We have \begin{align*} &\mathrm{LHS} - \mathrm{RHS} \\ =\,& u^2 + v^2 + w^2 - \frac{1}{xy + yz + zx}\\ =\,& \frac{(u-v)^2 + (v - w)^2 + (w-u)^2}{2} + uv + vw + wu - \frac{1}{xy + yz + zx}\\ =\,& \frac{(u-v)^2 + (v - w)^2 + (w-u)^2}{2} + \frac{3(x + y + z)}{(x + 2y)(y + 2z)(z + 2x)} - \frac{1}{xy + yz + zx}\\ =\,& \frac{(u-v)^2 + (v - w)^2 + (w-u)^2}{2} - \frac{(y-x)(y-z)(x-z)}{(x+2y)(y+2z)(z+2x)(xy+yz+zx)}. \tag{1} \end{align*}

WLOG, assume that $z = \min(x, y, z)$.

From (1), we only need to prove the case $y \ge x \ge z$.

If $2x \ge y + z$, from (1), we have \begin{align*} \mathrm{LHS} - \mathrm{RHS} &\ge \frac{(v - u + v - w + w - u)^2}{6} - \frac{(y-x)\cdot (y - z + x - z)^2/4}{(x+2y)(y+2z)(y+2z)xy} \tag{2}\\ &= \frac{2(x + y - 2z)^2}{3(x + 2y)^2(y + 2z)^2} - \frac{(y-x) (x + y - 2z)^2}{4(x+2y)(y+2z)^2xy}\\ &= \frac{(x + y - 2z)^2}{(x+2y)(y+2z)^2} \left(\frac{2}{3(x + 2y)} - \frac{y-x}{4xy}\right)\\ &\ge 0 \end{align*} where in (2) we use $(u-v)^2 + (v - w)^2 + (w-u)^2 \ge (v-u + v - w + w - u)^2 /3$, and $(y - z)(x - z) \le (y - z + x - z)^2/4$, and $z + 2x \ge y + 2z$, and $xy + yz + zx \ge xy$; and the last inequality follows from $\frac{2}{3(x + 2y)} - \frac{y-x}{4xy} \ge \frac{2}{3(x + 4x)} - \frac{y-x}{4xy} = \frac{15x -7y}{60xy} \ge 0$.

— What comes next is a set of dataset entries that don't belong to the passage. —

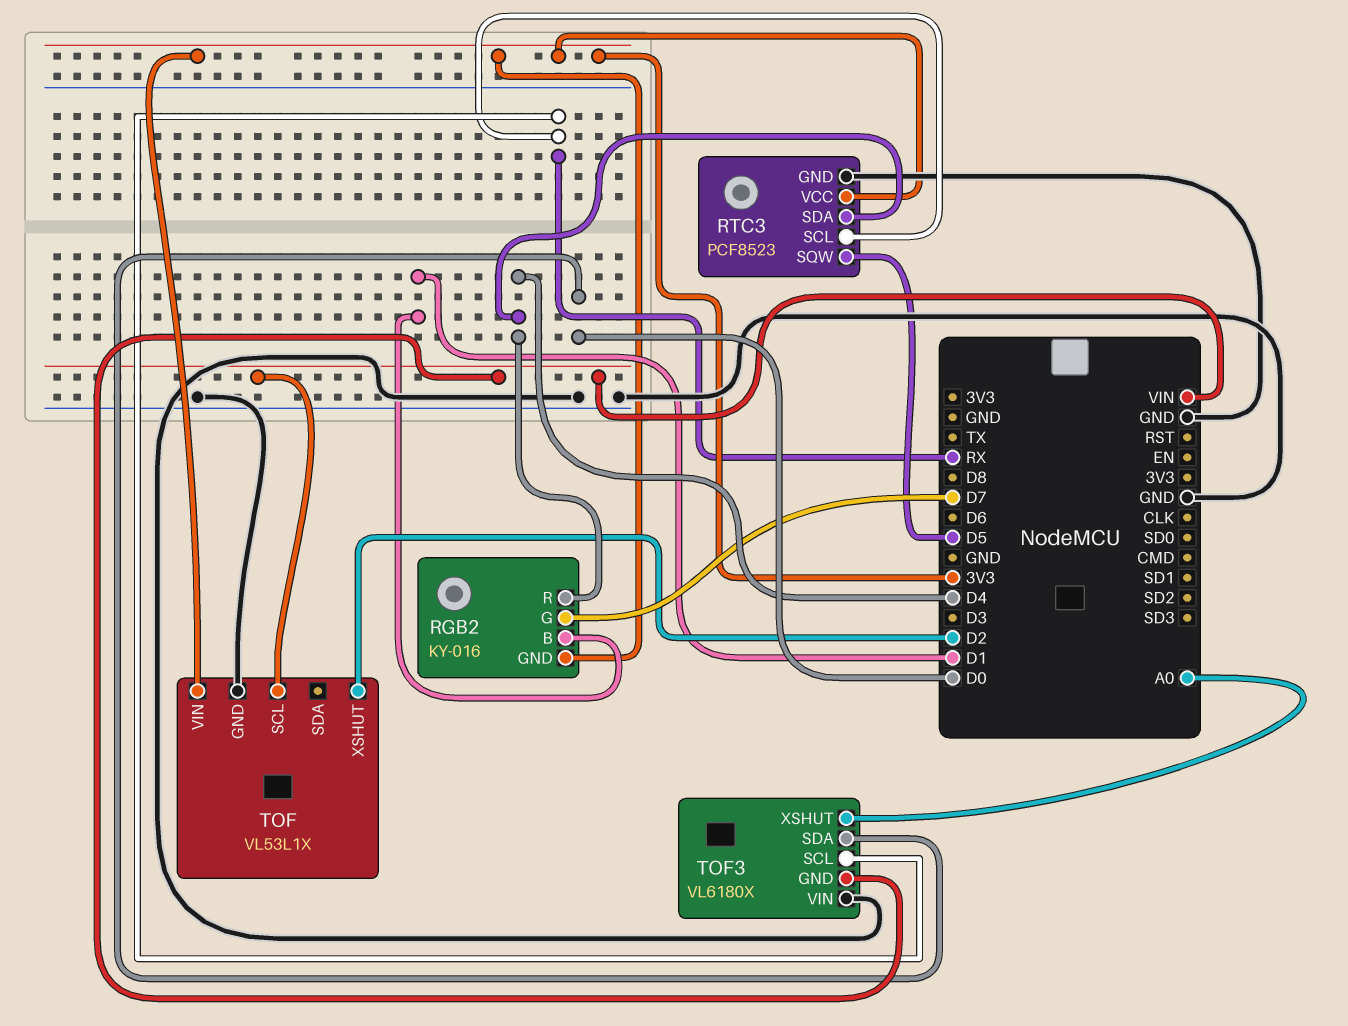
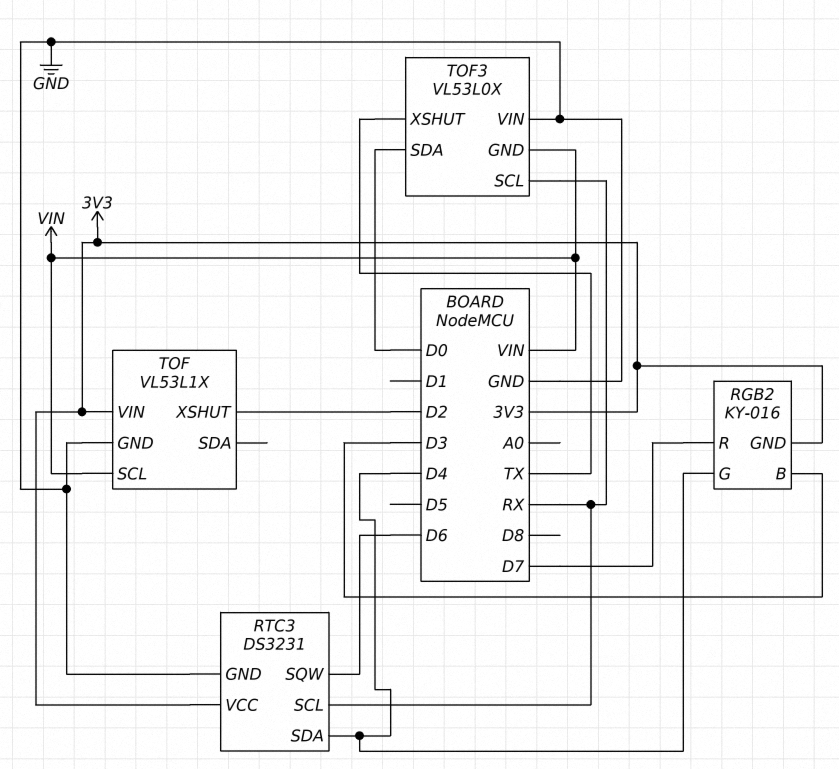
RGB2 pin B: D1 -> D3
RGB2 pin G: D7 -> D4
RGB2 pin R: D4 -> D7
RTC3: PCF8523 -> DS3231
RTC3 pin SQW: D5 -> D6
TOF3: VL6180X -> VL53L0X
TOF3 pin XSHUT: A0 -> TX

If $2x < y + z$, from (1), we have \begin{align*} \mathrm{LHS} - \mathrm{RHS} &\ge \frac{(v - u + w - v + w - u)^2}{6} - \frac{(x-z)(2y - x - z)^2/4}{(x+2y)(z+2x)(z+2x)xy} \tag{3}\\ &= \frac{2(2y - x - z)^2}{(x+2y)^2(z+2x)^2} - \frac{(x-z)(2y - x - z)^2}{4(x+2y)(z+2x)^2xy}\\ &= \frac{(2y - x - z)^2}{(x + 2y)(z + 2x)^2} \left(\frac{2}{3(x + 2y)} - \frac{x - z}{4xy}\right)\\ &\ge 0 \end{align*} where in (3) we use $(u-v)^2 + (v-w)^2 + (w-u)^2 \ge (v - u + w - v + w - u)^2/3$, and $(y - x)(y - z) \le (y - x + y - z)^2/4$, and $y+2z \ge z + 2x$, and $xy + yz + zx \ge xy$; and the last inequality follows from $\frac{2}{3(x + 2y)} - \frac{x - z}{4xy} = \frac{2xy + 3zx + 6yz - 3x^2}{12(x+2y)xy} \ge 0 $ (using $2xy + 2zx = 2x(y + z) \ge 2x \cdot 2x = 4x^2$).

We are done.